Google launched an update for its popular Maps application that allows users to save their location history directly on their phone rather than in the cloud.
First launched in 2013, Location Tracking allowed users to see where they were minute-by-minute, but few users chose to use the feature because of the security and privacy risks associated with this data being in the cloud.
The new release gives users much more control over their data by keeping the data local on the phone, and providing easy-to-use functions to control how long data is stored, enabling users to delete or save specific locations.
Location data was previously stored for 18 months, but the new version of Maps defaults to keeping the data for only three months.
Users can select to store special locations or timelines for longer times from an easy-to-access administrative screen.
On any timeline, users can simply click the blue dot that represents a specific time and delete the location of an entire timeline.
For those switching to a new phone, an automatically encrypted backup can be briefly uploaded into the cloud to make it easier to transfer to the new phone.

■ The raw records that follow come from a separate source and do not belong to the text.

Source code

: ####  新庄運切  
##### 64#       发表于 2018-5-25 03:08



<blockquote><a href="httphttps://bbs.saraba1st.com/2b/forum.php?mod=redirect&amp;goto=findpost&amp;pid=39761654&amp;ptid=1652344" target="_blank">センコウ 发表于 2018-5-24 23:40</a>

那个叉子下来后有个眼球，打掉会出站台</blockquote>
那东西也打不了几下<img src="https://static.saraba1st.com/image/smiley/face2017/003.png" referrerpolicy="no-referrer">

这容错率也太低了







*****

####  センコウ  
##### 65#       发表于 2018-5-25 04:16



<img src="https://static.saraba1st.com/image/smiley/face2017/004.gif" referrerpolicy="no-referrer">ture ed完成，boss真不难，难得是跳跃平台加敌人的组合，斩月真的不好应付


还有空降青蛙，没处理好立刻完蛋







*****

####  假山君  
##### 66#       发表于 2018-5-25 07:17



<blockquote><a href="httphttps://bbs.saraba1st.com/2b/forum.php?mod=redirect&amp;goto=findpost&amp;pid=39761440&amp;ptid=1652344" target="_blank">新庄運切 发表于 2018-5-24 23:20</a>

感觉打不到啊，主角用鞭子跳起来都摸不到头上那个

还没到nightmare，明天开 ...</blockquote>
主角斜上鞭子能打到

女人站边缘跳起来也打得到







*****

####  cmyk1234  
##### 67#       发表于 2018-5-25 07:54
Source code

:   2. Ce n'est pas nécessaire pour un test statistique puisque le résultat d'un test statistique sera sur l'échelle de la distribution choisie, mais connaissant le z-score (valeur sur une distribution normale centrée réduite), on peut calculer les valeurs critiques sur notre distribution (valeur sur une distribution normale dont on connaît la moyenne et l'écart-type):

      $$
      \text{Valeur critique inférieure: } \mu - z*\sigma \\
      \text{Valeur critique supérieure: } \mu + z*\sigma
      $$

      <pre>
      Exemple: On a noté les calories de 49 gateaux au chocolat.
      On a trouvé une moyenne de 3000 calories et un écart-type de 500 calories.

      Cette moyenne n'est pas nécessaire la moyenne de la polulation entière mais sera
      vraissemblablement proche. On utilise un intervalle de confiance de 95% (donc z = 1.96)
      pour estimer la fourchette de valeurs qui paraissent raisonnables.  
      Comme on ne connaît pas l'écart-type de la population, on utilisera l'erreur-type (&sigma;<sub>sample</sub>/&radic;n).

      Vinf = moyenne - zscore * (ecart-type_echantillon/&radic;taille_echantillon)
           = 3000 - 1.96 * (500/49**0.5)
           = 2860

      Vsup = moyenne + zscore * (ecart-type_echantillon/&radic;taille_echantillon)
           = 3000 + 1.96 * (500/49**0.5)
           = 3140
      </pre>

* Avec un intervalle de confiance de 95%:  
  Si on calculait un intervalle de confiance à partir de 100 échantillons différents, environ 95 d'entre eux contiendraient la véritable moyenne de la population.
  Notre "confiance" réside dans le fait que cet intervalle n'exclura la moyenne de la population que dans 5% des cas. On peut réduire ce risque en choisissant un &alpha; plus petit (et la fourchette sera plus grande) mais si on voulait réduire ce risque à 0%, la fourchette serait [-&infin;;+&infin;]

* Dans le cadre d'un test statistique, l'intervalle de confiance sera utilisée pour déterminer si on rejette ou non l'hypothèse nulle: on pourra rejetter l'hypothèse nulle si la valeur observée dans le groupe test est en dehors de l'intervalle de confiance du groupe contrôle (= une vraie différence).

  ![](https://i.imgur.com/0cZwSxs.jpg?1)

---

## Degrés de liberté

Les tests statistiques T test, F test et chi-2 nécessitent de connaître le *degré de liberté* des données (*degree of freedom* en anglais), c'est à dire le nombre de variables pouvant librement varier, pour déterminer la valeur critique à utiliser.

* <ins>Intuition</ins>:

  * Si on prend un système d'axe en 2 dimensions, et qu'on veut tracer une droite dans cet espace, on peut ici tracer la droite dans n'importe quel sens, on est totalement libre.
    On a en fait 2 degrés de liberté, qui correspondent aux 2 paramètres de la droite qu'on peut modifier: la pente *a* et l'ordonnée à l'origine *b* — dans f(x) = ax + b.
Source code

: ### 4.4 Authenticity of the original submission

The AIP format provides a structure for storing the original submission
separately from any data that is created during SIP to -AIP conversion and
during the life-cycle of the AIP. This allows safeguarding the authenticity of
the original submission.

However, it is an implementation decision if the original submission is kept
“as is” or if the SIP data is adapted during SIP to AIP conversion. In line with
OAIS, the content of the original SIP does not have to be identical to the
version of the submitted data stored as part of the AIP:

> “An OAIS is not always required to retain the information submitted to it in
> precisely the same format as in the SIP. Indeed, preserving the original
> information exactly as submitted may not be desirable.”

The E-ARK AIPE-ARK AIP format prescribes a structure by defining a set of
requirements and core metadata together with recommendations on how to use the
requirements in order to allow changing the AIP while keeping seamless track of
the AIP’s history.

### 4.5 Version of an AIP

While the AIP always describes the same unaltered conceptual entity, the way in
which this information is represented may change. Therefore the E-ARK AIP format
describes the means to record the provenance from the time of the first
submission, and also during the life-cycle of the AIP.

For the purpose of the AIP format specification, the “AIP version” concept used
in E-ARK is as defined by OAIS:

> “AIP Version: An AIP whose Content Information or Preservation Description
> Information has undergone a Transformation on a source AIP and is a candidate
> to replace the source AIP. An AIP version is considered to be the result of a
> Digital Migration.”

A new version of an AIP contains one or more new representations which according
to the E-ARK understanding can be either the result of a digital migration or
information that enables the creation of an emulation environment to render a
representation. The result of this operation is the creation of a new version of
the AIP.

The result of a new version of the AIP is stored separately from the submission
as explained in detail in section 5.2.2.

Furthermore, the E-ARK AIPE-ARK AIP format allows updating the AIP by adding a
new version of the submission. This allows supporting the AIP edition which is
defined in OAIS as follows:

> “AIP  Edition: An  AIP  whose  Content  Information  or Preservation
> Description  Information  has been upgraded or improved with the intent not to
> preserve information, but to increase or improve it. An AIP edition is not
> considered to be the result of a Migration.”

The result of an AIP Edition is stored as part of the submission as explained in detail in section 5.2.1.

Being able to store and recall locations can help you keep the location of a favorite coffee shop or neighborhood bookstore so you can easily find them again.
Many find these conveniences too risky, and location-tracking features are high on the list of concerns of security experts.
As always, users should be cognizant that phones can be compromised and location data can show patterns of behavior, putting them at risk.
Whether these new features will make users more inclined to use location tracking remains to be seen.